Last month, urban theorist Richard Florida struck a chord on Twitter when he expressed something many people were feeling but have been ashamed to admit — that there were aspects of lockdown they really liked. “I feel melancholy about returning to the old normal,” he wrote. “I have gotten off the rat race. I found something deeper in this strange pandemic life that I am not sure I want to give up.” Also accustomed to constant travel, he had been able to spend time with his young children.
“They say the years before 4 are the most important,” he told me, “and I was there for a full year.” Much to his surprise, and despite the limitations of lecturing via Zoom, he received the highest teacher ratings of his career. His class at the University of Toronto, “The City and Business,” benefited from all the guest speakers he could bring into an online classroom — experts from around the world who were unlikely to travel to Canada to spend 45 minutes talking about municipal financing.
Florida, who lives in the Rosedale section of Toronto, not far from the university, got to know his neighbourhood in ways he hadn’t previously. “I used to bike on the weekdays before the pandemic, but I was the only man over 50; there were women and children and nannies, and I was, like, this strange guy lurking around,” he said. But now, so many more people were outside and wandering, and Florida met them — men with whom he has formed close friendships. (During the past year, he biked more, drank less and lost 25 pounds, he told me.)
The serendipity of social life now is something that I have really come to appreciate — texting a friend at 8 am and meeting her for a walk, plans dictated only by the weather. When there is very little to do, there is very little to schedule, which means that it is hard to remember the last time you were forced to exchange 14 emails over three days to land on a dinner date with two other people — one of them flying in from Cleveland — six weeks down the line.
The status competition that has always animated New York — social, professional, intellectual, parental — seems to have faded, if only because it is so much easier to avoid. One distinct advantage to reduced human contact is the marked decline in unpleasant encounters with the perpetually self-marketing — the people who can’t wait to tell you that their 4-year-old is reading “The Decameron” or how great the skiing was in Alta, Utah, over winter break. You know what you don’t have to do during a pandemic? You don’t have to go to a class potluck thrown by someone whose sole purpose is showing off a $ 2 million town house renovation. With oblivion comes psychic peace.

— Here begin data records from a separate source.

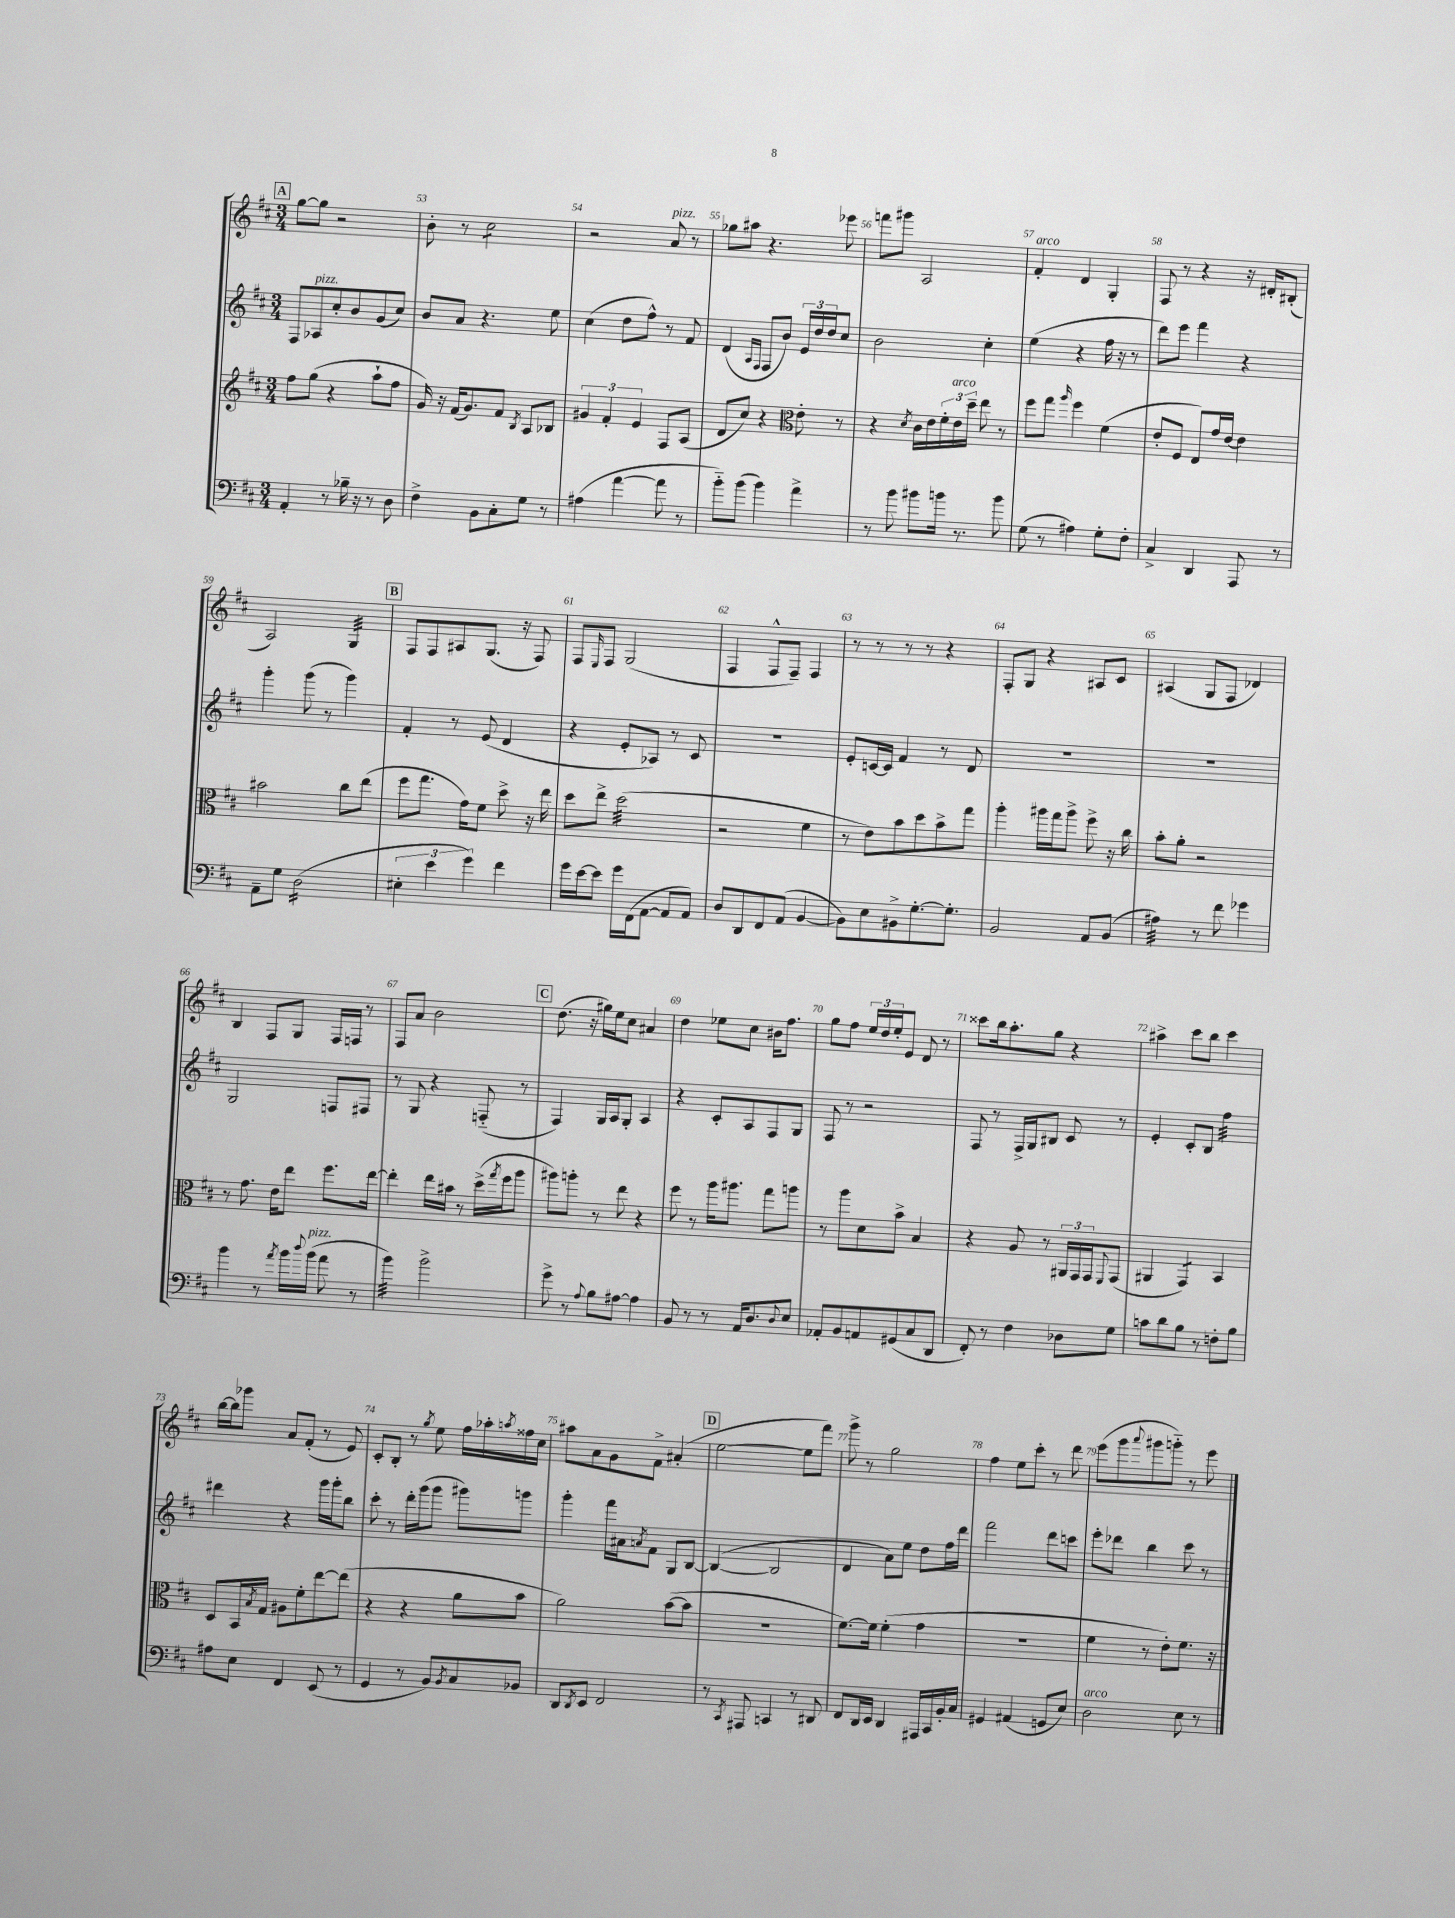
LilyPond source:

<<
\new StaffGroup <<
\new Staff = "s0" {
    \clef treble \key d \major \numericTimeSignature \time 3/4
    \mark \markup { \box "A" } g''8~ g''8 r2 |
    b'8-. r8 cis''2:8 |
    r2 a'8^\markup { \italic "pizz." } r8 |
    ges''8 ais''8 r4. ees'''8 |
    f'''8 gis'''8 a2 |
    fis'4-.^\markup { \italic "arco" } d'4 g4-. |
    fis8 r8 r4 r16 dis'16-. bis8-.( |
    a2) g4:32 |
    \mark \markup { \box "B" } fis8 fis8 ais8 g8.( r16 fis8) |
    fis8 \grace { e16 } fis8 g2( |
    fis4 fis8-^ fis8--) fis4 |
    r8 r8 r8 r8 r4 |
    fis8-. g8 r4 ais8 cis'8 |
    ais4( g8 fis8 des'4) |
    b4 fis8 g8 fis16 f16 r8 |
    fis8 a'8 b'2 |
    \mark \markup { \box "C" } d''8.( r16 gis''16) e''16 cis''8 ais'4 |
    d''4 ees''8 cis''8 bis'16 fis''8. |
    g''8 fis''8 \tuplet 3/2 { e''16 d''16 e''16-. } e'8 d'8 r8 |
    cisis'''8 b''16 a''8.-. g''8 r4 |
    ais''4-> cis'''8 b''8 cis'''4 |
    b''16~ b''16 ges'''8 a'8 fis'8-.( r8 e'8) |
    cis'8-. b8-. r8 \acciaccatura { g''8 } e''8 fis''16 aes''16-. \acciaccatura { a''8 } fisis''16 cis''16 |
    ais''8 a'8 g'8 fis'8-> ais'4-.( |
    \mark \markup { \box "D" } e''2~ e''8 fis'''8) |
    g'''8-> r8 g''2 |
    fis''4 e''8 cis'''8-. r8 d'''8 |
    e'''8( g'''8 \appoggiatura { a'''8 } gis'''8 g'''8-_) r8 e'''8 \bar "|." |
}
\new Staff = "s1" {
    \clef treble \key d \major \numericTimeSignature \time 3/4
    \mark \markup { \box "A" } fis8 aes8^\markup { \italic "pizz." } cis''8-. b'8 g'8( cis''8) |
    b'8 a'8 r4. e''8 |
    cis''4( d''8 fis''8-^) r8 fis'8 |
    d'4( \grace { a16 fis16 } fis8 b'8) \tuplet 3/2 { e'16 d''16 d''16 } cis''8 |
    b'2 cis''4-. |
    e''4( r4 fis''16 r16 r8 |
    d'''8) e'''8 fis'''4 r4 |
    g'''4-. g'''8( r8 g'''4) |
    \mark \markup { \box "B" } fis'4-. r8 e'8( d'4 |
    r4 e'8-. aes8) r8 cis'8 |
    R2. |
    e'8-. c'16~ c'16 fis'4 r8 d'8 |
    R2. |
    R2. |
    g2 f8 fis8 |
    r8 g8 r4 f8-_( r8 |
    \mark \markup { \box "C" } fis4) g16 a16 g8-. a4 |
    r4 cis'8-. a8 fis8 g8 |
    fis8 r8 r2 |
    fis8 r8 fis16-> g16 bis8 cis'8 r8 |
    e'4-. cis'8-. b8 fis''4:32 |
    dis'''4 r4 g'''16 g'''16-. b''8 |
    cis'''8-. r8 d'''16-. g'''16( g'''8 gis'''8) g'''8 |
    g'''4-. fis'''16 ais'16 \acciaccatura { a'8 } fis'8 g8 b8~ |
    \mark \markup { \box "D" } b4~( b2 |
    d'4 a'8) e''8 d''8 fis''16 d'''16 |
    fis'''2 d'''8 c'''8 |
    e'''8-. des'''8 b''4 cis'''8 r8 \bar "|." |
}
\new Staff = "s2" {
    \clef treble \key d \major \numericTimeSignature \time 3/4
    \mark \markup { \box "A" } fis''8 g''8( r4 a''8-! fis''8 |
    g'16) r16 fis'16( g'8.) fis'8 \acciaccatura { b8 } a8 bes8 |
    \tuplet 3/2 { gis'4 fis'4-. e'4 } fis8 a8( |
    d'8 cis''8) r4 \clef alto e'8-. r8 |
    r4 \acciaccatura { d'8 } cis'16 e'16 \tuplet 3/2 { fis'16-. e'16^\markup { \italic "arco" } d''16-- } e''8 r8 |
    fis''8 g''8 \grace { a''16 } fis''4 fis'4( |
    e'8-. fis8 e8) g'16 e'16~ e'4 |
    bis'2 cis''8 e''8( |
    \mark \markup { \box "B" } fis''8 g''8. g'16) fis'8 d''8-> r16 e''16 |
    d''8 e''8-> d''2:32( |
    r2 fis'4 |
    r8 e'8) b'8 d''8 b'8-> g''8 |
    a''4-. ais''16 g''16 ais''8-> fis''8-> r16 cis''16 |
    b'8-. a'8-. r2 |
    r8 g'8. e'16 e''8 fis''8. e''16~ |
    e''4-. e''16 bis'16 r8 d''16->( \acciaccatura { g''8 } fis''16 a''8 |
    \mark \markup { \box "C" } ais''8) a''8-. r8 e''8 r4 |
    fis''8 r8 a''16 ais''8. g''8 a''8 |
    r8 a''8 d'8 b'8-> b4 |
    r4 a8 r8 \tuplet 3/2 { ais,16 g,16 g,16 } \appoggiatura { fis,8 } g,8( |
    ais,4 g,4:8) b,4 |
    d8 b,16 \acciaccatura { b8 } g16 ais8 fis'8-. e''8~ e''8( |
    r4 r4 a'8 b'8 |
    a'2) b'8~( b'8 |
    \mark \markup { \box "D" } R2. |
    fis'8.~) fis'16 fis'4-.( g'4 |
    R2. |
    fis'4 r8 e'8-.) fis'8. r16 \bar "|." |
}
\new Staff = "s3" {
    \clef bass \key d \major \numericTimeSignature \time 3/4
    \mark \markup { \box "A" } a,4-. r8 bes16-- r16 r8 d8 |
    fis4-> b,8 cis8-. g8 r8 |
    ais4( a'4~ a'8 r8 |
    b'8-_) b'8( b'4) a'4-> |
    r8 b'8 bis'8 b'16 r8. b'8 |
    g8( r8 ais4) g8-. fis8-. |
    cis4-> d,4 a,,8 r8 |
    a,8-- g8 d2:16( |
    \mark \markup { \box "B" } \tuplet 3/2 { eis4-. e'4 g'4) } fis'4 |
    g'16 e'16~ e'8 g'16 fis,16( a,8~ a,8 a,8) |
    d8 d,8 fis,8 a,8( b,4~ |
    b,8) e8 bis,8-> g8.~-. g8.-. |
    b,2 a,8 b,8( |
    ais4:32) r8 fis'8 ges'4 |
    b'4 r8 \acciaccatura { a'8 } b'16 \appoggiatura { d''8 } b'16^\markup { \italic "pizz." }( a'8 r8 |
    b'4:32) b'2-> |
    \mark \markup { \box "C" } g'8-> r8 \appoggiatura { a8 } b8 ais8~ ais4 |
    b,8 r8 r8 a,16 d8. \appoggiatura { d8 } e8 |
    aes,8-. b,8 a,8 gis,8( cis8 d,8 |
    fis,8-.) r8 fis4 des8 g8 |
    c'8 d'8 b8 r8 f8-. b8 |
    ais8 e8 fis,4 e,8( r8 |
    g,4 r8 b,8) \acciaccatura { b,8 } cis8 bes,8 |
    d,8 \acciaccatura { d,8 } e,8 fis,2 |
    \mark \markup { \box "D" } r8 \acciaccatura { cis,8 } ais,,8 c,4 r8 dis,8 |
    fis,8 d,16 e,16 d,4 ais,,16 cis,16 b,16-. cis16 |
    gis,4 ais,4( g,8 e8) |
    d2^\markup { \italic "arco" } e8 r8 \bar "|." |
}
>>
>>
\layout { \context { \Score currentBarNumber = #52 \override BarNumber.break-visibility = ##(#f #t #t) barNumberVisibility = #all-bar-numbers-visible } }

The people who cannot isolate themselves from the obnoxiously wealthy are, of course, the people who serve them. If the current crisis has deepened economic inequality, it has also amplified the distinction between the routines of an emergent working-leisure class, in full control of how its time is managed, and an on-call class, consisting of workers who must remain forever in motion both to earn a living and to meet the needs of the affluent.
Many people will be able to carry the best of the pandemic lifestyle into the future — getting on the Peloton between morning meetings. Companies, in many instances, will be delighted to shrink their real estate footprints and shift the burdens and expenses of office management onto employees operating at home.
But millions of other people will be trapped in jobs that make getting a five-minute break to go to the bathroom an Olympian challenge. And in some sense, this will be if they are lucky enough to have the sort of jobs that won’t be affected by the emptying out of central business districts and the inevitable long-term decline of work travel.
“A lot of people depend on that prior lifestyle,” my banker neighbour said. He expressed concern for all the attendant commerce at La Guardia and JFK International. “The Uber driver, the pilot, the guy who gives me the coffee in the airport. I don’t need to be here, but lots of people in Queens need me to be.”